[TASK BRIEF]
Please retype all of the records below word for word, leaving out any pictures.

[EXERCISE MATERIALS]
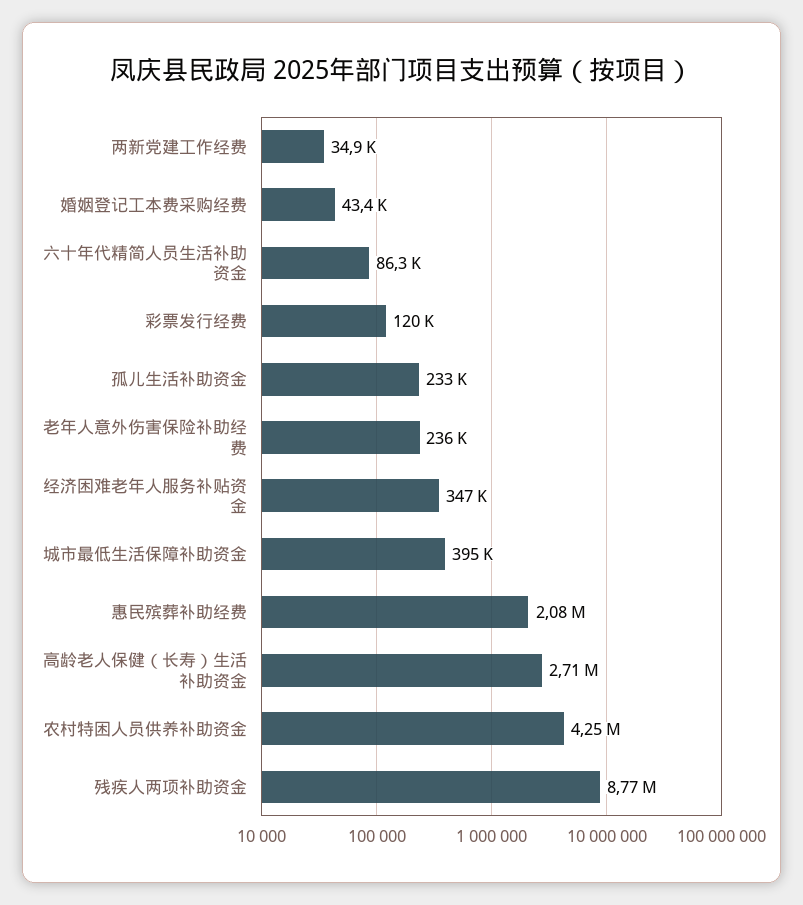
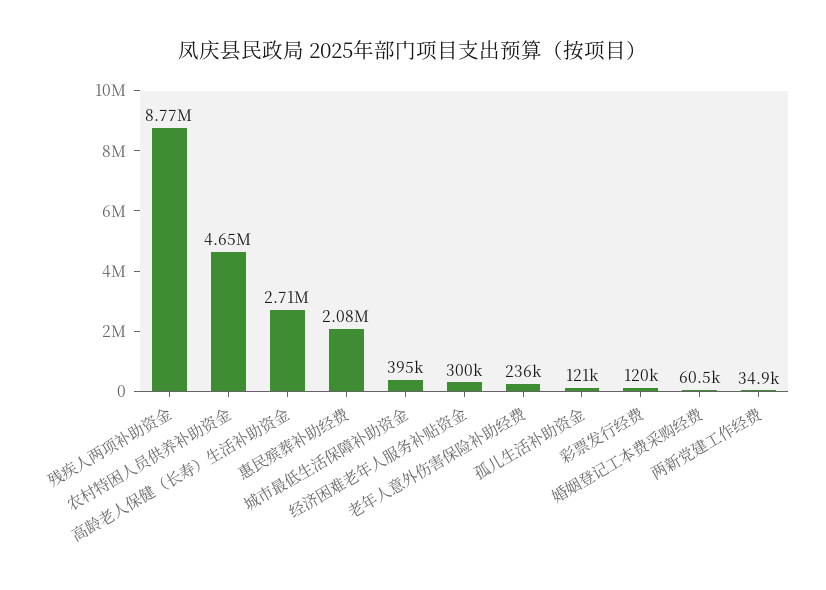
婚姻登记工本费采购经费: 43400 -> 60500
六十年代精简人员生活补助资金: 86300 -> none
孤儿生活补助资金: 233000 -> 121000
经济困难老年人服务补贴资金: 347000 -> 300000
农村特困人员供养补助资金: 4250000 -> 4650000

[TASK RESULT]
婚姻登记工本费采购经费: 43400 -> 60500
六十年代精简人员生活补助资金: 86300 -> none
孤儿生活补助资金: 233000 -> 121000
经济困难老年人服务补贴资金: 347000 -> 300000
农村特困人员供养补助资金: 4250000 -> 4650000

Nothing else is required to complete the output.